TASK DIRECTIONS >> Write the entries below out again exactly; any picture in them stays out.

DATA TO USE below:

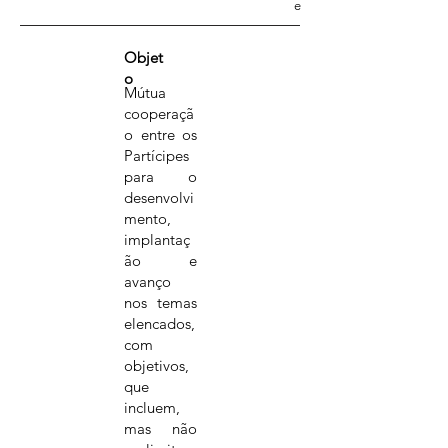
e
Objet
o
Mútua
cooperaçã
o entre os
Partícipes
para o
desenvolvi
mento,
implantaç
ão e
avanço
nos temas
elencados,
com
objetivos,
que
incluem,
mas não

End of DATA TO USE.

RESPONSE FOR THIS EXERCISE >>
e
Objet
o
Mútua
cooperaçã
o entre os
Partícipes
para o
desenvolvi
mento,
implantaç
ão e
avanço
nos temas
elencados,
com
objetivos,
que
incluem,
mas não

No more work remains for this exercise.